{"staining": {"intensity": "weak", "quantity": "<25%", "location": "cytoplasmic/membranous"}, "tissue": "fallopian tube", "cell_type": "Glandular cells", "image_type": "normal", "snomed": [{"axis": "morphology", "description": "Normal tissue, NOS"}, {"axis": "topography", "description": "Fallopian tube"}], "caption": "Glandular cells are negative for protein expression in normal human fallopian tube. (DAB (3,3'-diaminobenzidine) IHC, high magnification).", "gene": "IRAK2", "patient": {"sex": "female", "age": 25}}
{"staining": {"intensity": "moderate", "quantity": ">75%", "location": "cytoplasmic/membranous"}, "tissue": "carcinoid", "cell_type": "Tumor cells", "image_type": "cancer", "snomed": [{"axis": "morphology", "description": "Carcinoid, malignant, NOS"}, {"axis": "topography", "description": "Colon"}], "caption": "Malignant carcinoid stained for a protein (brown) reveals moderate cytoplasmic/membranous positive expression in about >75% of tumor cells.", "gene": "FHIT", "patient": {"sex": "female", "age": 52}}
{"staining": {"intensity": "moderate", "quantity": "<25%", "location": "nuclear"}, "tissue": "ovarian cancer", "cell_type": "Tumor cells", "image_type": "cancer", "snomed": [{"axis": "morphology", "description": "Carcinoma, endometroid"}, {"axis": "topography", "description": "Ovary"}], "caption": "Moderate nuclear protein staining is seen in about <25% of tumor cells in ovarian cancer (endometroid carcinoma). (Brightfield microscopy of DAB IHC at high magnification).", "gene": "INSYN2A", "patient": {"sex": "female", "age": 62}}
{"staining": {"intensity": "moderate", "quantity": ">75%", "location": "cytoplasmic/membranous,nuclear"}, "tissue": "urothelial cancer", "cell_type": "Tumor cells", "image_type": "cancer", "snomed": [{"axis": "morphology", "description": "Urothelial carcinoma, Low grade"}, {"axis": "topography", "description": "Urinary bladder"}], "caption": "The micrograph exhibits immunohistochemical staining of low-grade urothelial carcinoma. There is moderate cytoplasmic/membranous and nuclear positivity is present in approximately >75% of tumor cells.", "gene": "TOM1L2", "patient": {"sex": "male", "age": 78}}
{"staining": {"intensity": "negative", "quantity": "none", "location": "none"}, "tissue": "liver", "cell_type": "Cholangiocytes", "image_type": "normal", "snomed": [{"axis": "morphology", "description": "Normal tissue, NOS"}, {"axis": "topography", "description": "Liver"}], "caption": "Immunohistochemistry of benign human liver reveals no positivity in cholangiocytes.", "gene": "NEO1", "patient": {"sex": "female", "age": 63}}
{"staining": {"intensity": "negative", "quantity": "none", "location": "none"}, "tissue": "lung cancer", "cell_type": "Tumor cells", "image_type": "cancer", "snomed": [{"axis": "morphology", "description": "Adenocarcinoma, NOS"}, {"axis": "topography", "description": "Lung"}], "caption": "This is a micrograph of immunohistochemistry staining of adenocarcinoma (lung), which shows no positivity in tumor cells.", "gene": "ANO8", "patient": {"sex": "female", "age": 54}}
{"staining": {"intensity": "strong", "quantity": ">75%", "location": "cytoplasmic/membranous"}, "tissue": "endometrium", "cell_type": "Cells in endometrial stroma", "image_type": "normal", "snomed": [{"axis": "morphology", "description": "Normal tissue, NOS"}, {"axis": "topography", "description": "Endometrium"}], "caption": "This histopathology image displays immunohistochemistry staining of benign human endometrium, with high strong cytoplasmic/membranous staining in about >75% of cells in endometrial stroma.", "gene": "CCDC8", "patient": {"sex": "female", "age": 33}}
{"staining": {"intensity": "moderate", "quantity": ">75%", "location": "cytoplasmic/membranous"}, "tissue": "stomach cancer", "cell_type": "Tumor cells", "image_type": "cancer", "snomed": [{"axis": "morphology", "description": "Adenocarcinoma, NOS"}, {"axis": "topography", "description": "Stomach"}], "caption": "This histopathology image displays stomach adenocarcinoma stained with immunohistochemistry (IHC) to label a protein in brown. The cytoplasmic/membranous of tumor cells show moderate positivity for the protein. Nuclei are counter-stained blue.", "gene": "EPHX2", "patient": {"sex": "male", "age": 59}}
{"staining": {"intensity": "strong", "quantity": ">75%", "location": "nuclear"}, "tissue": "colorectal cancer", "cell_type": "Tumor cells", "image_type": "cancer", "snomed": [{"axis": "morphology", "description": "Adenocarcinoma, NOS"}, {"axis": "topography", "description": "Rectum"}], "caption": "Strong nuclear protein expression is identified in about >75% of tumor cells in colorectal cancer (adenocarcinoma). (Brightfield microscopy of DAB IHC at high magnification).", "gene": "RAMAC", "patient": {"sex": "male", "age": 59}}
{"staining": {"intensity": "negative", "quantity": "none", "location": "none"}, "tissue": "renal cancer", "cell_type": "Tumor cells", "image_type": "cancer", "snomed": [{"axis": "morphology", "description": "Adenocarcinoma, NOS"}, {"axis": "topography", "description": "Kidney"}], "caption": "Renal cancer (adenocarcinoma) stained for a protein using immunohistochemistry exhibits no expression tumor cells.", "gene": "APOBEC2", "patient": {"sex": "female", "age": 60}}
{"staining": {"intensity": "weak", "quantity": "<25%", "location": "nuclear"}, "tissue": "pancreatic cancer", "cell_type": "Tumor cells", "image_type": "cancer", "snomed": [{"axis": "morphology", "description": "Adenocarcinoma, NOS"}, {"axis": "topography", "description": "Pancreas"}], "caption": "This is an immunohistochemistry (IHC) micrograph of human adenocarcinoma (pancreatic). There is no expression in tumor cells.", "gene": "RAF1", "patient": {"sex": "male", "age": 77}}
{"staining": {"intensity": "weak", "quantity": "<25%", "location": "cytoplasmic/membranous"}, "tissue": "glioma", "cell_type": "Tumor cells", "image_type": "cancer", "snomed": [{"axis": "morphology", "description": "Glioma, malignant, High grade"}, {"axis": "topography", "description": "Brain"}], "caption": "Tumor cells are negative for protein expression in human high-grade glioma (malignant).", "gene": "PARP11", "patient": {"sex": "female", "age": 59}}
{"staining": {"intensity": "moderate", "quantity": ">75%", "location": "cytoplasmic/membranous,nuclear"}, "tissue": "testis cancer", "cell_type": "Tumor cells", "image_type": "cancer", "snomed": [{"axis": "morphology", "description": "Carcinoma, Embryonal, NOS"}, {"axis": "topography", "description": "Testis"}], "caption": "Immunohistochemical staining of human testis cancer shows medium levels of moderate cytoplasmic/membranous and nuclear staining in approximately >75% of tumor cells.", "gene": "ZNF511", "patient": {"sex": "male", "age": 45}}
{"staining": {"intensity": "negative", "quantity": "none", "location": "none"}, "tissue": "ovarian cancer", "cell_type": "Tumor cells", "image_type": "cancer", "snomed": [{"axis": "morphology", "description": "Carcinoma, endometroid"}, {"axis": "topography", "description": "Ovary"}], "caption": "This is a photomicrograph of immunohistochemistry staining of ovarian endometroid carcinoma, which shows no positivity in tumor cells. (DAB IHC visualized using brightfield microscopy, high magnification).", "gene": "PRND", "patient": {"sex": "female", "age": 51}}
+--
TASK BRIEF:
Repeat the records above exactly.

WRITTEN SOLUTION:
{"staining": {"intensity": "weak", "quantity": "<25%", "location": "cytoplasmic/membranous"}, "tissue": "fallopian tube", "cell_type": "Glandular cells", "image_type": "normal", "snomed": [{"axis": "morphology", "description": "Normal tissue, NOS"}, {"axis": "topography", "description": "Fallopian tube"}], "caption": "Glandular cells are negative for protein expression in normal human fallopian tube. (DAB (3,3'-diaminobenzidine) IHC, high magnification).", "gene": "IRAK2", "patient": {"sex": "female", "age": 25}}
{"staining": {"intensity": "moderate", "quantity": ">75%", "location": "cytoplasmic/membranous"}, "tissue": "carcinoid", "cell_type": "Tumor cells", "image_type": "cancer", "snomed": [{"axis": "morphology", "description": "Carcinoid, malignant, NOS"}, {"axis": "topography", "description": "Colon"}], "caption": "Malignant carcinoid stained for a protein (brown) reveals moderate cytoplasmic/membranous positive expression in about >75% of tumor cells.", "gene": "FHIT", "patient": {"sex": "female", "age": 52}}
{"staining": {"intensity": "moderate", "quantity": "<25%", "location": "nuclear"}, "tissue": "ovarian cancer", "cell_type": "Tumor cells", "image_type": "cancer", "snomed": [{"axis": "morphology", "description": "Carcinoma, endometroid"}, {"axis": "topography", "description": "Ovary"}], "caption": "Moderate nuclear protein staining is seen in about <25% of tumor cells in ovarian cancer (endometroid carcinoma). (Brightfield microscopy of DAB IHC at high magnification).", "gene": "INSYN2A", "patient": {"sex": "female", "age": 62}}
{"staining": {"intensity": "moderate", "quantity": ">75%", "location": "cytoplasmic/membranous,nuclear"}, "tissue": "urothelial cancer", "cell_type": "Tumor cells", "image_type": "cancer", "snomed": [{"axis": "morphology", "description": "Urothelial carcinoma, Low grade"}, {"axis": "topography", "description": "Urinary bladder"}], "caption": "The micrograph exhibits immunohistochemical staining of low-grade urothelial carcinoma. There is moderate cytoplasmic/membranous and nuclear positivity is present in approximately >75% of tumor cells.", "gene": "TOM1L2", "patient": {"sex": "male", "age": 78}}
{"staining": {"intensity": "negative", "quantity": "none", "location": "none"}, "tissue": "liver", "cell_type": "Cholangiocytes", "image_type": "normal", "snomed": [{"axis": "morphology", "description": "Normal tissue, NOS"}, {"axis": "topography", "description": "Liver"}], "caption": "Immunohistochemistry of benign human liver reveals no positivity in cholangiocytes.", "gene": "NEO1", "patient": {"sex": "female", "age": 63}}
{"staining": {"intensity": "negative", "quantity": "none", "location": "none"}, "tissue": "lung cancer", "cell_type": "Tumor cells", "image_type": "cancer", "snomed": [{"axis": "morphology", "description": "Adenocarcinoma, NOS"}, {"axis": "topography", "description": "Lung"}], "caption": "This is a micrograph of immunohistochemistry staining of adenocarcinoma (lung), which shows no positivity in tumor cells.", "gene": "ANO8", "patient": {"sex": "female", "age": 54}}
{"staining": {"intensity": "strong", "quantity": ">75%", "location": "cytoplasmic/membranous"}, "tissue": "endometrium", "cell_type": "Cells in endometrial stroma", "image_type": "normal", "snomed": [{"axis": "morphology", "description": "Normal tissue, NOS"}, {"axis": "topography", "description": "Endometrium"}], "caption": "This histopathology image displays immunohistochemistry staining of benign human endometrium, with high strong cytoplasmic/membranous staining in about >75% of cells in endometrial stroma.", "gene": "CCDC8", "patient": {"sex": "female", "age": 33}}
{"staining": {"intensity": "moderate", "quantity": ">75%", "location": "cytoplasmic/membranous"}, "tissue": "stomach cancer", "cell_type": "Tumor cells", "image_type": "cancer", "snomed": [{"axis": "morphology", "description": "Adenocarcinoma, NOS"}, {"axis": "topography", "description": "Stomach"}], "caption": "This histopathology image displays stomach adenocarcinoma stained with immunohistochemistry (IHC) to label a protein in brown. The cytoplasmic/membranous of tumor cells show moderate positivity for the protein. Nuclei are counter-stained blue.", "gene": "EPHX2", "patient": {"sex": "male", "age": 59}}
{"staining": {"intensity": "strong", "quantity": ">75%", "location": "nuclear"}, "tissue": "colorectal cancer", "cell_type": "Tumor cells", "image_type": "cancer", "snomed": [{"axis": "morphology", "description": "Adenocarcinoma, NOS"}, {"axis": "topography", "description": "Rectum"}], "caption": "Strong nuclear protein expression is identified in about >75% of tumor cells in colorectal cancer (adenocarcinoma). (Brightfield microscopy of DAB IHC at high magnification).", "gene": "RAMAC", "patient": {"sex": "male", "age": 59}}
{"staining": {"intensity": "negative", "quantity": "none", "location": "none"}, "tissue": "renal cancer", "cell_type": "Tumor cells", "image_type": "cancer", "snomed": [{"axis": "morphology", "description": "Adenocarcinoma, NOS"}, {"axis": "topography", "description": "Kidney"}], "caption": "Renal cancer (adenocarcinoma) stained for a protein using immunohistochemistry exhibits no expression tumor cells.", "gene": "APOBEC2", "patient": {"sex": "female", "age": 60}}
{"staining": {"intensity": "weak", "quantity": "<25%", "location": "nuclear"}, "tissue": "pancreatic cancer", "cell_type": "Tumor cells", "image_type": "cancer", "snomed": [{"axis": "morphology", "description": "Adenocarcinoma, NOS"}, {"axis": "topography", "description": "Pancreas"}], "caption": "This is an immunohistochemistry (IHC) micrograph of human adenocarcinoma (pancreatic). There is no expression in tumor cells.", "gene": "RAF1", "patient": {"sex": "male", "age": 77}}
{"staining": {"intensity": "weak", "quantity": "<25%", "location": "cytoplasmic/membranous"}, "tissue": "glioma", "cell_type": "Tumor cells", "image_type": "cancer", "snomed": [{"axis": "morphology", "description": "Glioma, malignant, High grade"}, {"axis": "topography", "description": "Brain"}], "caption": "Tumor cells are negative for protein expression in human high-grade glioma (malignant).", "gene": "PARP11", "patient": {"sex": "female", "age": 59}}
{"staining": {"intensity": "moderate", "quantity": ">75%", "location": "cytoplasmic/membranous,nuclear"}, "tissue": "testis cancer", "cell_type": "Tumor cells", "image_type": "cancer", "snomed": [{"axis": "morphology", "description": "Carcinoma, Embryonal, NOS"}, {"axis": "topography", "description": "Testis"}], "caption": "Immunohistochemical staining of human testis cancer shows medium levels of moderate cytoplasmic/membranous and nuclear staining in approximately >75% of tumor cells.", "gene": "ZNF511", "patient": {"sex": "male", "age": 45}}
{"staining": {"intensity": "negative", "quantity": "none", "location": "none"}, "tissue": "ovarian cancer", "cell_type": "Tumor cells", "image_type": "cancer", "snomed": [{"axis": "morphology", "description": "Carcinoma, endometroid"}, {"axis": "topography", "description": "Ovary"}], "caption": "This is a photomicrograph of immunohistochemistry staining of ovarian endometroid carcinoma, which shows no positivity in tumor cells. (DAB IHC visualized using brightfield microscopy, high magnification).", "gene": "PRND", "patient": {"sex": "female", "age": 51}}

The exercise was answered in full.